> _Texto de estudio_
La enfermedad del “No”
Pobres señores. Tienen problemas de la cabeza.
Viven diciendo palabras que, según los científicos norteamericanos Mark Waldman y Andrew Newberg, carcomen el cerebro.
Cuando expresan “no” o “no me gusta”, van liberando cortisol, la hormona del estrés que se encarga de ponernos alerta. El cerebro, entonces, es cubierto por una especie de membrana líquida que hace decaer nuestras funciones lógicas y nos vuelve prejuiciosos.
Como cuando vemos a nuestro hijo pequeño acercando su dedo a un enchufe de luz. Nuestra primera reacción es gritarle: “¡No!”. Eso activa el mecanismo de miedo y lo deja congelado.
Lo mismo pasa con el cerebro. Cualquier expresión negativa lo paraliza. Y si su comunicación ordinaria está llena de esas voces, crea una especie de deterioro continuado, al cabo del cual lo único que tendrá sentido para él serán las negaciones.
Por ejemplo: “no hay que entregarle la patria a esos bandidos”, o “no emplearemos en nuestras tiendas a un reinsertado”.
Waldman es profesor de comunicación de la Universidad de California y, Newberg, director del Centro de Medicina Integrativa de la Universidad Thomas Jefferson. Juntos publicaron el libro Las palabras pueden cambiar tu cerebro, que se refiere a la influencia de los vocablos en el sistema neurológico de las personas.
Lo que dicen es que si pusiéramos un escáner a nuestra mollera, veríamos lo que ocurre cuando mencionamos expresiones como “sí”, “paz” o “amor”. Ahora lo que se libera es una sustancia llamada dopamina, un químico de placer que proporciona actitudes de felicidad y bienestar.
Los estudios demuestran que cuando los individuos empiezan a mejorar su lenguaje positivo, entonces viven por más tiempo, con menos estrés y menos enfermedades y menos inquina.

> _Información registrada_
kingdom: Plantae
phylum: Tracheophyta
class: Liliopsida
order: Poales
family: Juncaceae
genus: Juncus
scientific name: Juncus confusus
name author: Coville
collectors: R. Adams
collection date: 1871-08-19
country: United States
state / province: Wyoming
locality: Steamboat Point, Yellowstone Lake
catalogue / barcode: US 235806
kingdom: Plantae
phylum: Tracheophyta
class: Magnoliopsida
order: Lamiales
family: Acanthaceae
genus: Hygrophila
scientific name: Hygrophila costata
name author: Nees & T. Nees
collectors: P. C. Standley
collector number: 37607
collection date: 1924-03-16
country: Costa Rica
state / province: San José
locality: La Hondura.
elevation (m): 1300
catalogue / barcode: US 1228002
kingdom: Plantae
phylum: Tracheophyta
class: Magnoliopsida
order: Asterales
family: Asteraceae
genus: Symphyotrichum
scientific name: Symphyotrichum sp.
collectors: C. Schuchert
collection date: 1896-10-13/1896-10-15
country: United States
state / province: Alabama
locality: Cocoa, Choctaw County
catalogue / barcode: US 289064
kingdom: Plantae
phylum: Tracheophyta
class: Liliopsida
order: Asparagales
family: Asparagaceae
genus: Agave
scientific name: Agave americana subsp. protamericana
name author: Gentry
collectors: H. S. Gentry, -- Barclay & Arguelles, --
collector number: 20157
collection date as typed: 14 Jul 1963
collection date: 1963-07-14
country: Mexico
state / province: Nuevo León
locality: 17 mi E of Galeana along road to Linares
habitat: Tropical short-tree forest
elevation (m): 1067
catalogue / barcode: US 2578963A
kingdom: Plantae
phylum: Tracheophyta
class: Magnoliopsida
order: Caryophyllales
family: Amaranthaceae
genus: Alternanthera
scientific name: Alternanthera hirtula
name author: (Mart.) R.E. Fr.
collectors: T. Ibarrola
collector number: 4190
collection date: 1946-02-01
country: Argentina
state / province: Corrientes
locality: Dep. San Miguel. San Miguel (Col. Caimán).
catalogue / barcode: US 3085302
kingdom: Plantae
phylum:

> _Tareas y ejercicios_
1 – Responde estas preguntas según el texto sobre la enfermedad del «No»:
(a) ¿Qué hormona se libera al decir «no» o «no me gusta»?
(b) ¿En qué universidad es profesor de comunicación Waldman?
(c) ¿Qué sustancia se libera al mencionar «sí», «paz» o «amor»?
2 – Copia del texto sobre la enfermedad del «No» todo lo que va desde «Pobres señores. Tienen» hasta «lo deja congelado.».

> _Respuestas del ejercicio_
1 –
(a) El cortisol.
(b) En la Universidad de California.
(c) La dopamina.

2 –
Pobres señores. Tienen problemas de la cabeza.
Viven diciendo palabras que, según los científicos norteamericanos Mark Waldman y Andrew Newberg, carcomen el cerebro.
Cuando expresan “no” o “no me gusta”, van liberando cortisol, la hormona del estrés que se encarga de ponernos alerta. El cerebro, entonces, es cubierto por una especie de membrana líquida que hace decaer nuestras funciones lógicas y nos vuelve prejuiciosos.
Como cuando vemos a nuestro hijo pequeño acercando su dedo a un enchufe de luz. Nuestra primera reacción es gritarle: “¡No!”. Eso activa el mecanismo de miedo y lo deja congelado.